Saturday, 1 November 2008

"Salvationist zeal" too blinding for rational thought? [updated]

KeynesMagician The Herald has more than one journalist utterly ignorant of the basics of his trade -- ie., knowing something of the subject on which he writes.  Take this paragraph from young Matthew Dearnaley for example ripped from this morning's rag:

    Transport is a beneficiary this election season of a salvationist zeal for infrastructure spending to maintain the country's money-go-round against global economic contractions.
   
"We're all Keynesians now," was one National MP's quip to an Auckland regional councillor seeking a commitment to rail electrification from the party of free enterprise.
   
The reference was to a growing acceptance across the political spectrum of a need for Governments to be more interventionist in tough times, in line with American economist John Maynard Keynes' pump-priming prescription for recovery from the Great Depression and subsequent world war.
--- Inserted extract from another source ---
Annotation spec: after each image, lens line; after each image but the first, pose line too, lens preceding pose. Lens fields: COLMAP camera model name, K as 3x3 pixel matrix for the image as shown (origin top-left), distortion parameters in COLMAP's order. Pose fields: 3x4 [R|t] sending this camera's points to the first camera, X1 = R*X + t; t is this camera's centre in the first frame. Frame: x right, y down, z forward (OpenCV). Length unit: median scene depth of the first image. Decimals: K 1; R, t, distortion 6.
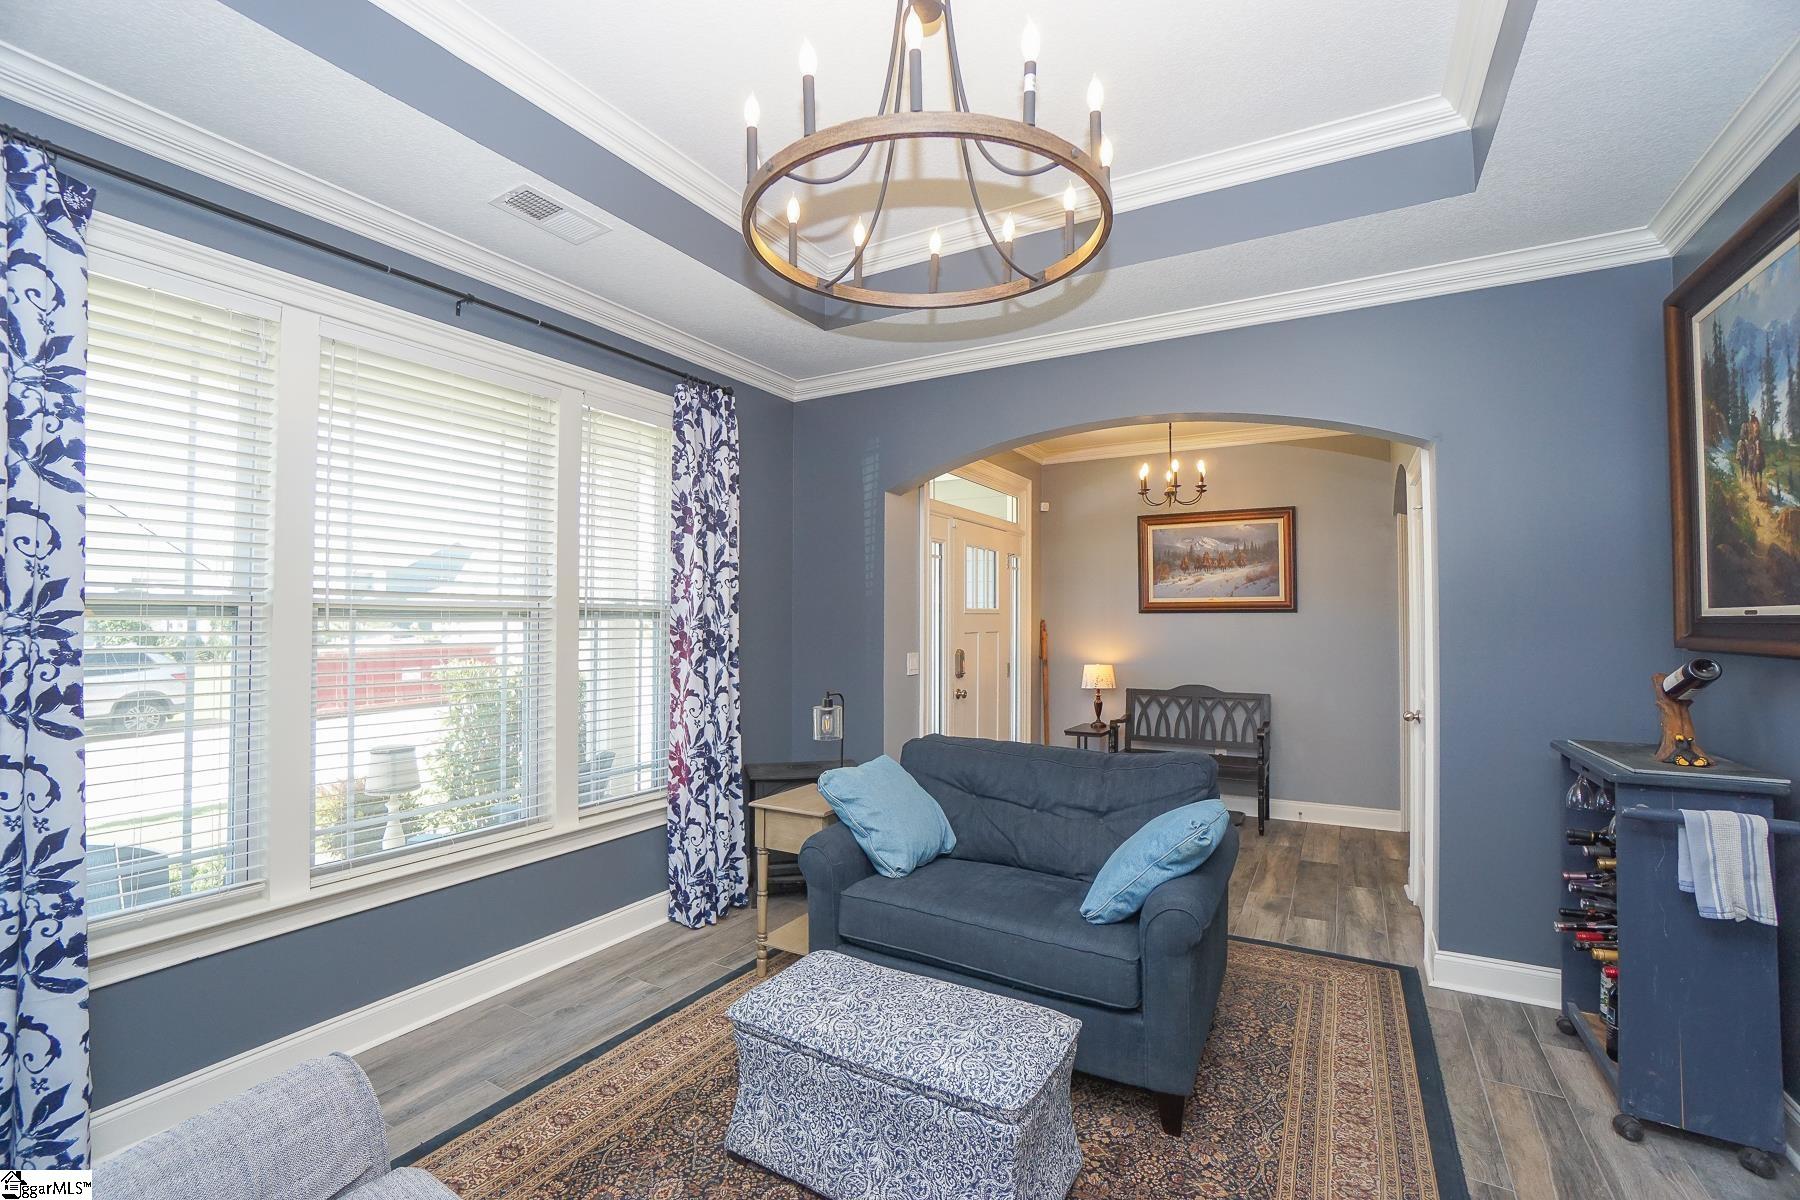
lens RADIAL K [[798.8, 0, 885.8], [0, 798.8, 604.9], [0, 0, 1]] dist [-0.051876, 0.012248]
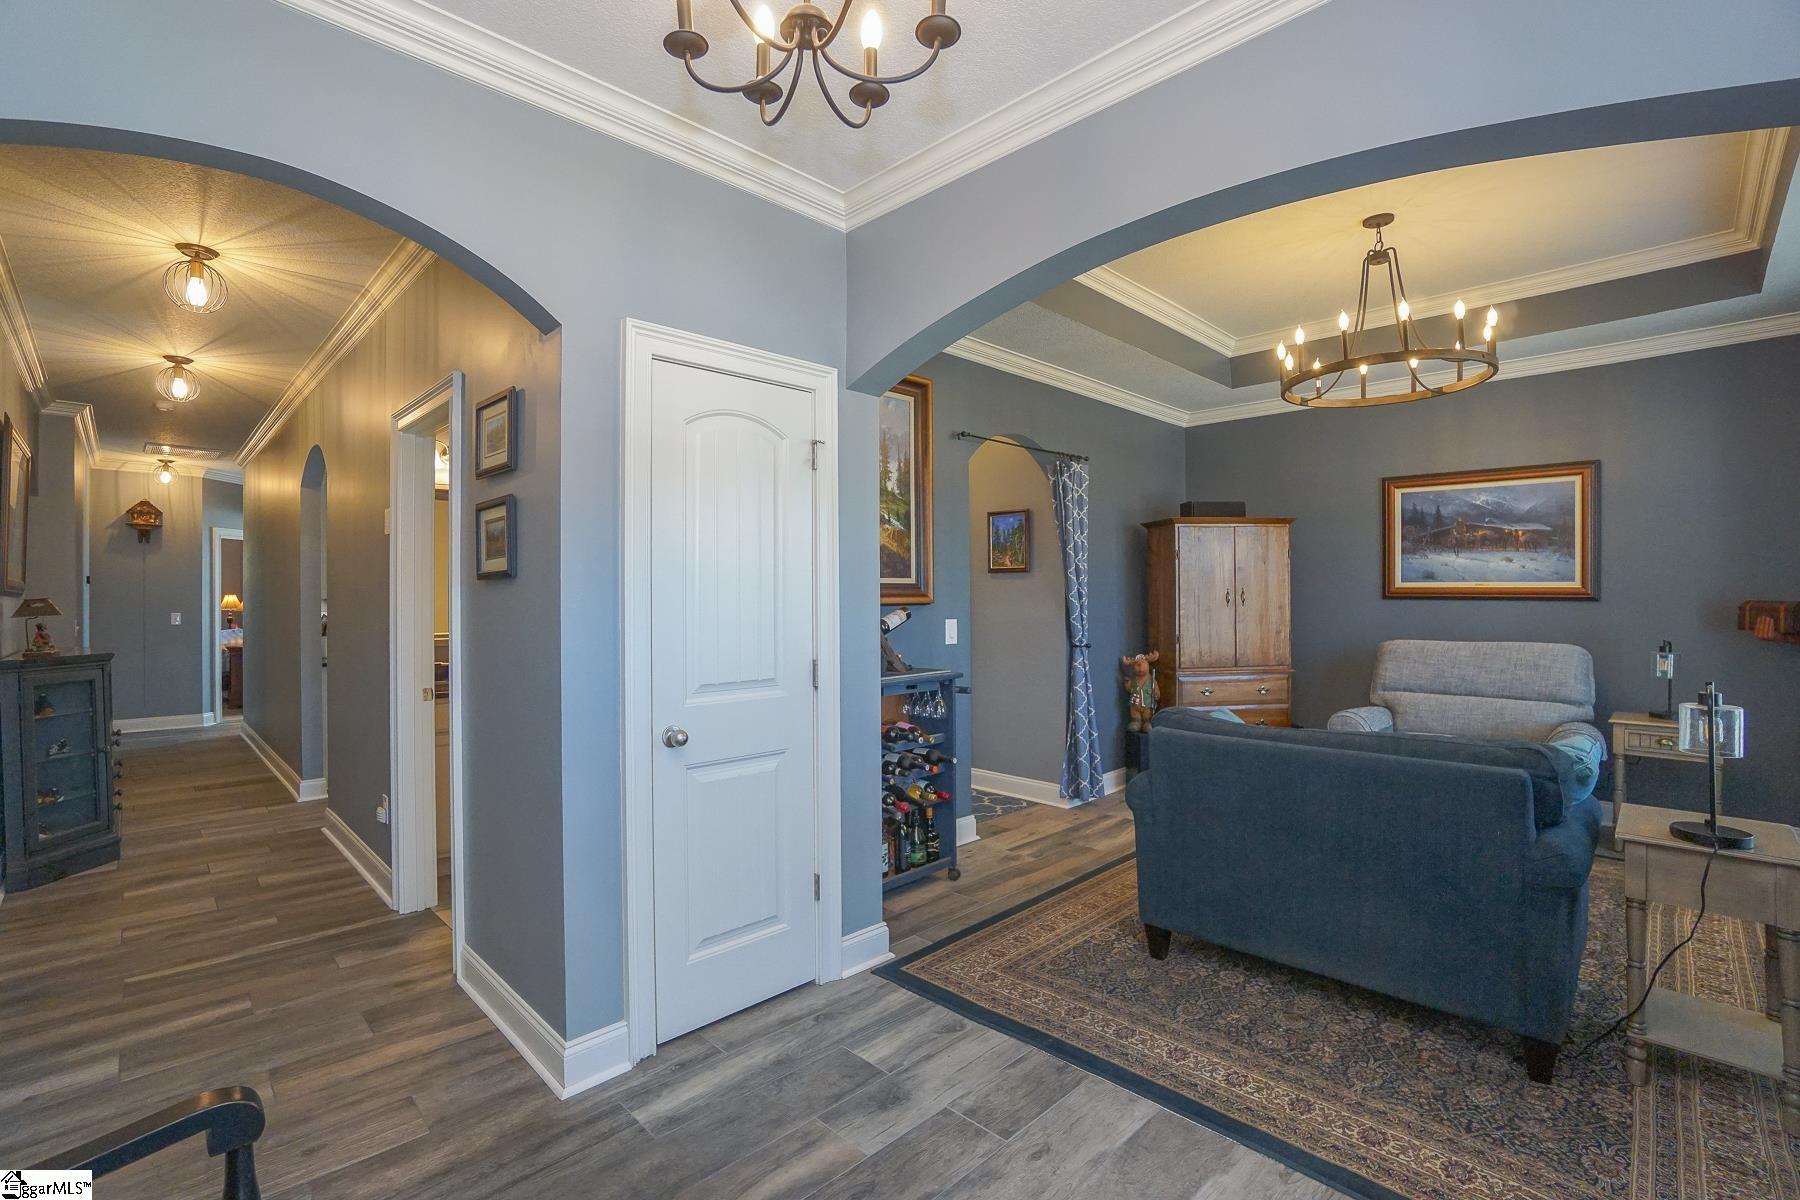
lens RADIAL K [[798.8, 0, 839.8], [0, 798.8, 586.2], [0, 0, 1]] dist [-0.051876, 0.012248]
pose [[-0.949804, 0.007336, 0.312759, 0.385714], [-0.000421, 0.999694, -0.024728, 0.041774], [-0.312845, -0.023618, -0.949511, 1.695755]]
How many errors in just one short piece of writing!

It is not "salvationist zeal" that motivates the promises to borrow for a government spend-up, a giant bureaucratically run consumption binge, but just a nasty combination of political log-rolling and economic ignorance. 

And it will only prove destructive: all that spending has to be financed from somewhere and, since the programmes for "salvationist zeal" promise tax cuts with spending increases, 'somewhere' means either the Reserve Bank printing money, or else borrowing from the capital markets to make up the gap -- in either case, depleting the pool of real savings and bidding resources away from genuine productive activity.  So much, so stupid.

"We're all Keynesians now," quips the National Party moron, apparently unaware -- as is the braindead reporter -- that the ghost of Keynes has for decades ruled us from the grave.  "It is extraordinary," says economist Frank Shostak, "to suggest that Keynes's ideas are now coming back to save the world.

"Keynesian ideas have never left the rooms of government and central-bank decision makers. The essence of the thinking of the most influential economists was and still is Keynesian. So various stimulus packages that are now introduced are a continuation of the same Keynesian policies we have been subjected to for many decades. The present economic crisis is the outcome of the large dose of Keynesianism we have been given over many decades."

"...a need for Governments to be more interventionist in tough times"?  But it's precisely at such times when producers need certainty, not governments who meddle with the rules.  Has the "political spectrum" across whom this acceptance is apparently growing never heard of "regime uncertainty," one of the key reasons the Great Depression continued so damned long?

And National is "a party of free enterprise"?  When exactly did that happen?  For goodness' sake, has Mr Dearnaley ever actually read the National Party manifesto? (And have any National Party MPs ever read the 'principles' section?)

It's clear in any case Mr Dearnaley has never read any history, or any Keynes, else he would know the Keynesian prescription delayed recovery from the depression in those countries (such as America) that applied it. He would know that "pump-priming" is simply another word for inflating the money supply -- ie., decreasing the purchasing power of money -- and if that could make countries rich Zimbabawe would now be fabulously wealthy.  And he would know that far from being an American economist, John Maynard Keynes was "born to the purple": he was precisely the kind of bossy, overweening, born-to-rule aristocratic Englishman who deservedly give the idea of a 'ruling class' a bad name.

Would it be too much to ask that Mr Dearnelay and his colleagues actually do their job, which involves not just reporting on politicians' errors but pointing them out -- all the while not making egregious errors of their own.

And in answer to the implicit question: Do We Need More Keynes Now?  No, we sure as hell don't.  One century of the economic charlatan was more than enough, thank you.

UPDATE: Or as Russ Robert advises politicians in the Wall Street Journal: Russ Roberts has a new piece in the Wall Street Journal, Don't Just Do Something. Stand There.  [Hat top Anti Dismal]

1 comment:

Anonymous said...

Toilet cleaners have more brains than journalists like Mr Dearnelay. I think that idiot like Mr Dearnelay should swap jobs with the Herald's toilet cleaners.